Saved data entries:
· · · · ·

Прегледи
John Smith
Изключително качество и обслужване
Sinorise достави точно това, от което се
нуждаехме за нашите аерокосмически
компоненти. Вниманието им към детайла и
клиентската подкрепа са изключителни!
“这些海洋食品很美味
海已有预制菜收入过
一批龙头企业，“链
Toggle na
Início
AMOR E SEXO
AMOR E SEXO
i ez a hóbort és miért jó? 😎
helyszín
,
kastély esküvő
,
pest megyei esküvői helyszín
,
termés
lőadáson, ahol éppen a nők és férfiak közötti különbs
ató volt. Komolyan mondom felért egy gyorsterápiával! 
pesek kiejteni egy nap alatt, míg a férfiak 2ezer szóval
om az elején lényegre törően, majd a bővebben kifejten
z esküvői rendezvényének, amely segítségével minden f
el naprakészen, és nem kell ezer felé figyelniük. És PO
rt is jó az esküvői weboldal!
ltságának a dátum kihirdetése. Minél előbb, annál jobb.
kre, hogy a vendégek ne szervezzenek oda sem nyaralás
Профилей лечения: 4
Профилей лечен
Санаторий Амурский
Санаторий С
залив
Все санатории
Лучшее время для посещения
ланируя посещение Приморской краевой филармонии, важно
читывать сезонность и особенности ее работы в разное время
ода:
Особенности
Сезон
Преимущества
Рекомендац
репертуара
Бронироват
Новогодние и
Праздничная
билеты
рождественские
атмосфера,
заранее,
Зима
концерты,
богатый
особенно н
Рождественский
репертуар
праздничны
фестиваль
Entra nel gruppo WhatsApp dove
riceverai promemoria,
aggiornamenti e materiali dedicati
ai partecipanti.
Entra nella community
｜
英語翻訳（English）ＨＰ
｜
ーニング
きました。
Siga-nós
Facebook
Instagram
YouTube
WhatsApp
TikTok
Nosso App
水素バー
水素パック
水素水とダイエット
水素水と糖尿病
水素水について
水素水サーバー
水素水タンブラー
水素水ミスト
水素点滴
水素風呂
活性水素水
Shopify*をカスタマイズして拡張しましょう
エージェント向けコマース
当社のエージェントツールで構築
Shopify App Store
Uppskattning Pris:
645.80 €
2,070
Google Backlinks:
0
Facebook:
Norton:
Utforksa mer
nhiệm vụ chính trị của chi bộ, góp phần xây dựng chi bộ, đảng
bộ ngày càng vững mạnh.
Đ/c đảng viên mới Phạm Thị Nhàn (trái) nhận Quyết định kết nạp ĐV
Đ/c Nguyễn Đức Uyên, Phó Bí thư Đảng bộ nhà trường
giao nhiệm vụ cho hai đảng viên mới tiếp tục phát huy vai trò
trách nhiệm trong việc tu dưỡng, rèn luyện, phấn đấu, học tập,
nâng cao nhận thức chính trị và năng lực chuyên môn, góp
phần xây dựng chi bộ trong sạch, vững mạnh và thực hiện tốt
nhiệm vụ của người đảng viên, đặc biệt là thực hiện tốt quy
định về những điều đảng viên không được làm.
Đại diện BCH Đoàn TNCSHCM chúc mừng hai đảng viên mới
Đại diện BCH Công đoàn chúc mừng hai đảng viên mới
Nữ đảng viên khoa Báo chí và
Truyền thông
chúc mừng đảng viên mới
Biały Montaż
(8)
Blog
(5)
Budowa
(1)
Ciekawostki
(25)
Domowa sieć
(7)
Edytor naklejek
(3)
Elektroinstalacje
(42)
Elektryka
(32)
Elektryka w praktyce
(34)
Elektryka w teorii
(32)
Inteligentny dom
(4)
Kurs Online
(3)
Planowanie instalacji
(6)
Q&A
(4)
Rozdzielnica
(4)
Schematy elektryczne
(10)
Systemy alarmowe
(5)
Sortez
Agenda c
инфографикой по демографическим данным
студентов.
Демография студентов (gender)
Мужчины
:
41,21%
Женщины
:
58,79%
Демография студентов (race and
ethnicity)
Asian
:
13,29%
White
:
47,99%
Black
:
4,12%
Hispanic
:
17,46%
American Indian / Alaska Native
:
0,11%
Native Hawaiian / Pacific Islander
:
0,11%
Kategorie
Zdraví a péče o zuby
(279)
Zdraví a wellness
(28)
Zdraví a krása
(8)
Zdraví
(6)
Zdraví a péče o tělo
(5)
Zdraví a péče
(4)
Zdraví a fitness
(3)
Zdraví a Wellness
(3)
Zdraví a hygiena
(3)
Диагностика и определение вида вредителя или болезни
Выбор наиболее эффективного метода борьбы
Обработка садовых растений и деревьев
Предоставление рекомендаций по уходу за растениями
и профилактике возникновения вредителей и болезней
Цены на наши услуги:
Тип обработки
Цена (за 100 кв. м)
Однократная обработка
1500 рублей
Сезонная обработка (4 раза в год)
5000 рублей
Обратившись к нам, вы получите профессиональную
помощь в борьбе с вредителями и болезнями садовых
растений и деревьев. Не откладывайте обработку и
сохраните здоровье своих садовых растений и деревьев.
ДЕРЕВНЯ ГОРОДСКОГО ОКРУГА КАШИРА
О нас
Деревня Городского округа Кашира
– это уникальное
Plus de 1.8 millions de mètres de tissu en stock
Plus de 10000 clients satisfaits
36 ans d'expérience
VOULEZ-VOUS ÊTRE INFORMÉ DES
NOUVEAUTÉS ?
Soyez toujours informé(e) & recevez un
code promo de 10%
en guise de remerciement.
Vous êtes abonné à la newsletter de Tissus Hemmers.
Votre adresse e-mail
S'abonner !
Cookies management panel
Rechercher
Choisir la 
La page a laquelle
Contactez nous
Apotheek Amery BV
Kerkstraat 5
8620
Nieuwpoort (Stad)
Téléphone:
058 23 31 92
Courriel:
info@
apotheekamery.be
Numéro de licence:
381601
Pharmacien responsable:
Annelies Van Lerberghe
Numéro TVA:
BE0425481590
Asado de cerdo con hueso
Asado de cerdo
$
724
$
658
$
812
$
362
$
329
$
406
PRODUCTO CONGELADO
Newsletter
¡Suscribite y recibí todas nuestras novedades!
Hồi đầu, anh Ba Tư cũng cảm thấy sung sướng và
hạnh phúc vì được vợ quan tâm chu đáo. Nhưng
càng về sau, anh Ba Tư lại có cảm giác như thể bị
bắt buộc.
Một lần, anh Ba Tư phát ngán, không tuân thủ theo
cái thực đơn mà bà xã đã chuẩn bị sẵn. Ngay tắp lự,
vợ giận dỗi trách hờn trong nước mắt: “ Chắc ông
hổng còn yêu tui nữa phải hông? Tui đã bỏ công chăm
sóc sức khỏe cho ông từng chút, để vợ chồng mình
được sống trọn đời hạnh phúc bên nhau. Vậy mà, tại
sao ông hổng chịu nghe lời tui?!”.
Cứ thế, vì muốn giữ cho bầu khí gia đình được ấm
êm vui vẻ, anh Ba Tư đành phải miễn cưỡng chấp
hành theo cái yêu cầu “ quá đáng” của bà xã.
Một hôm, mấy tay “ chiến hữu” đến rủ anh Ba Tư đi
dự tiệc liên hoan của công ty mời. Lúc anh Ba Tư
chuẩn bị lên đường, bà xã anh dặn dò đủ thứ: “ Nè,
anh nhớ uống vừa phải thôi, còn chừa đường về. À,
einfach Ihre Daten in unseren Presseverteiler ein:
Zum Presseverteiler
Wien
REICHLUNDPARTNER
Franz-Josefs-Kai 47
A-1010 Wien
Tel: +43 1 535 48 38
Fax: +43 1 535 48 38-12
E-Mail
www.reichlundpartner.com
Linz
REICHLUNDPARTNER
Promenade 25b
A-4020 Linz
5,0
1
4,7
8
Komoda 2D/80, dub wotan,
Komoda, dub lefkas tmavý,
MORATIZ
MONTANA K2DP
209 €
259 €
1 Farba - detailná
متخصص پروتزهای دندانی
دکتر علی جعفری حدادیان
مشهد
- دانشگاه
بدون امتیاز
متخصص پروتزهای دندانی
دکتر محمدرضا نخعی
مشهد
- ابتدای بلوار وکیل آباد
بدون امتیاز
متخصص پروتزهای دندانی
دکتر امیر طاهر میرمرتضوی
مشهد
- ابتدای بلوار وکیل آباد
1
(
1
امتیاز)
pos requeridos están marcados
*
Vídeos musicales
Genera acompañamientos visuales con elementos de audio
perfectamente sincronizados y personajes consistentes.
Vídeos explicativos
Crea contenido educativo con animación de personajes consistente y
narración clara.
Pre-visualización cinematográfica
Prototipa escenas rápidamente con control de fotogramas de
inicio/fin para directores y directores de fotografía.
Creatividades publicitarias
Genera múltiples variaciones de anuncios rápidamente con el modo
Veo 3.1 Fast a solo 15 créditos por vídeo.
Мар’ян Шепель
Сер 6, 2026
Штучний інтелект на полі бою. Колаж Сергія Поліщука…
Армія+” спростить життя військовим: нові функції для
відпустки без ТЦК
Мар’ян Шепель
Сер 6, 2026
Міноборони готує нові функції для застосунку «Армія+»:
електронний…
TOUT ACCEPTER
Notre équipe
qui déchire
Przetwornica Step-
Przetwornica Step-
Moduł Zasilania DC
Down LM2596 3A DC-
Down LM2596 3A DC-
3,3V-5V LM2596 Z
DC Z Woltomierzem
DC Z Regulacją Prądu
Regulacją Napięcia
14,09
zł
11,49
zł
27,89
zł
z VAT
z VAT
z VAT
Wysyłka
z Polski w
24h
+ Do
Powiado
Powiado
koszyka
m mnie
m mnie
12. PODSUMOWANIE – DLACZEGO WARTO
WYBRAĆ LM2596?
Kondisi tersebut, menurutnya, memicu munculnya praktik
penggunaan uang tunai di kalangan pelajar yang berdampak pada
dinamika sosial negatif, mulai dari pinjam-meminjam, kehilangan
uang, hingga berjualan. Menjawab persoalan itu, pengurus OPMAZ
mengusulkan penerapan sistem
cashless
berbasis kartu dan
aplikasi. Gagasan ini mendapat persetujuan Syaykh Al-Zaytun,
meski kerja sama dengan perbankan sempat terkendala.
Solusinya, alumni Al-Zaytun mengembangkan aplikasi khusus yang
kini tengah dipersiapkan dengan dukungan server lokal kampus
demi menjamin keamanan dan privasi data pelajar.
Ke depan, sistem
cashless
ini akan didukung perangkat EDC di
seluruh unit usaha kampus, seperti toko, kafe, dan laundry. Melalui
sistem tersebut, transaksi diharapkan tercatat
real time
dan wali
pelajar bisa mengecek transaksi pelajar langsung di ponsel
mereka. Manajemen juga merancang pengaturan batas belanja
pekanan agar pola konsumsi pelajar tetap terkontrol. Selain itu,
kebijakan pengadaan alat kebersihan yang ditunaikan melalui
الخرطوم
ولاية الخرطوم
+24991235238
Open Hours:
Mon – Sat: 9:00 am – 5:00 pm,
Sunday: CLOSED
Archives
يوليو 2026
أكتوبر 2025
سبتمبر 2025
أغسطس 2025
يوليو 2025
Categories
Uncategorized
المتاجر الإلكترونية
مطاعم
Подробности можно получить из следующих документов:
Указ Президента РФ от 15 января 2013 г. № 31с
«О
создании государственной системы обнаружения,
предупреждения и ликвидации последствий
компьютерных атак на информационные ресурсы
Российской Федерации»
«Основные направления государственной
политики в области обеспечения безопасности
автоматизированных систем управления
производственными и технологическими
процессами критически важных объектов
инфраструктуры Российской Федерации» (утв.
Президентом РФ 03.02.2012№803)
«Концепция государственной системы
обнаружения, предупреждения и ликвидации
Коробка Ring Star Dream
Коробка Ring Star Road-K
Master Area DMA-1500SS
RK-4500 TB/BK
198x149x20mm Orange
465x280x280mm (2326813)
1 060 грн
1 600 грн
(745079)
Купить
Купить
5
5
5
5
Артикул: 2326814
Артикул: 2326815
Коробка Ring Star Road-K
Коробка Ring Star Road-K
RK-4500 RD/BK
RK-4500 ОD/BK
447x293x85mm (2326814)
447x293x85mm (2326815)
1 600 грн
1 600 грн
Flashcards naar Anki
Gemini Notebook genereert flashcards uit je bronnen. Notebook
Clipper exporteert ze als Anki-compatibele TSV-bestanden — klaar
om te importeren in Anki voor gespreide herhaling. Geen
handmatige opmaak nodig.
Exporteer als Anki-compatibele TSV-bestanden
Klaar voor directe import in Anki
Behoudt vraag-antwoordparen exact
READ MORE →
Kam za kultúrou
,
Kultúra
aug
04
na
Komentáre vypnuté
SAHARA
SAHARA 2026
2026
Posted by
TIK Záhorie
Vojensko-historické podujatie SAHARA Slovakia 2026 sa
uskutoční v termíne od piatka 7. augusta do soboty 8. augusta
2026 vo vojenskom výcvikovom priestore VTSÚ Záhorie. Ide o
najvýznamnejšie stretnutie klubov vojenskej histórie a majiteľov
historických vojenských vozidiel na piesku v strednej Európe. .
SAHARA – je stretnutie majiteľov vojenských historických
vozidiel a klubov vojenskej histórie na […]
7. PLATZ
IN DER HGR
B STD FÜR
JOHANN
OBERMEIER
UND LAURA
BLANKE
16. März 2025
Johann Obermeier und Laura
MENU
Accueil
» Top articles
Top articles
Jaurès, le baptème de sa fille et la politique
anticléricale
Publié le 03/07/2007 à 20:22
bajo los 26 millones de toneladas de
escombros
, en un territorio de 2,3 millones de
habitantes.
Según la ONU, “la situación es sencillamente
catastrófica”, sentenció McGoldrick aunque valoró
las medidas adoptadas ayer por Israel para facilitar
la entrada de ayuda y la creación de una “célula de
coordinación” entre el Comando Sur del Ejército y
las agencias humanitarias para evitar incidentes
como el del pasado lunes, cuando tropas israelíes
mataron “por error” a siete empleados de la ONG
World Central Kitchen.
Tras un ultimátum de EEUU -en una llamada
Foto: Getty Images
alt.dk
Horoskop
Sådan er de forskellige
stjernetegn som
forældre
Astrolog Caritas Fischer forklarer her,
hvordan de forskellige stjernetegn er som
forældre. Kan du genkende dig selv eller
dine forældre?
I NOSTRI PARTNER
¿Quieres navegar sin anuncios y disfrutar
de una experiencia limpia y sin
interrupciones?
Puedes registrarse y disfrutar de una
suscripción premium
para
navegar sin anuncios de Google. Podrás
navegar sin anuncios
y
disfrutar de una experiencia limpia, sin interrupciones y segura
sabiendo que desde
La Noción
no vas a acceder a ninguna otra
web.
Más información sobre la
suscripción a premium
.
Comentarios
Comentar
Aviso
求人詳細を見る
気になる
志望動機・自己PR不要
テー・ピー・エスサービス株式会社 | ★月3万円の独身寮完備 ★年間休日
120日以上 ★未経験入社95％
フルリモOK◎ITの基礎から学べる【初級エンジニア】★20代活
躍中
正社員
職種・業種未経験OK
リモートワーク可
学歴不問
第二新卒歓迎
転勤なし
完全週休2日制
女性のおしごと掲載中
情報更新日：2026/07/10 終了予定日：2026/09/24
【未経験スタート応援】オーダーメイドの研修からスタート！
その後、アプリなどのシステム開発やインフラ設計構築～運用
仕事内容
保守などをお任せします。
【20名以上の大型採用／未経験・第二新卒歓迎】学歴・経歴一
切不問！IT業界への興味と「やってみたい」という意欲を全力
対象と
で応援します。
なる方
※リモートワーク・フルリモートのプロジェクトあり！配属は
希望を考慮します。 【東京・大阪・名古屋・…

· · · · ·

Write out the material word for word, starting at its first line and ending with the line that contains "ltságának a dátum" (include that line).

Прегледи
John Smith
Изключително качество и обслужване
Sinorise достави точно това, от което се
нуждаехме за нашите аерокосмически
компоненти. Вниманието им към детайла и
клиентската подкрепа са изключителни!
“这些海洋食品很美味
海已有预制菜收入过
一批龙头企业，“链
Toggle na
Início
AMOR E SEXO
AMOR E SEXO
i ez a hóbort és miért jó? 😎
helyszín
,
kastély esküvő
,
pest megyei esküvői helyszín
,
termés
lőadáson, ahol éppen a nők és férfiak közötti különbs
ató volt. Komolyan mondom felért egy gyorsterápiával! 
pesek kiejteni egy nap alatt, míg a férfiak 2ezer szóval
om az elején lényegre törően, majd a bővebben kifejten
z esküvői rendezvényének, amely segítségével minden f
el naprakészen, és nem kell ezer felé figyelniük. És PO
rt is jó az esküvői weboldal!
ltságának a dátum kihirdetése. Minél előbb, annál jobb.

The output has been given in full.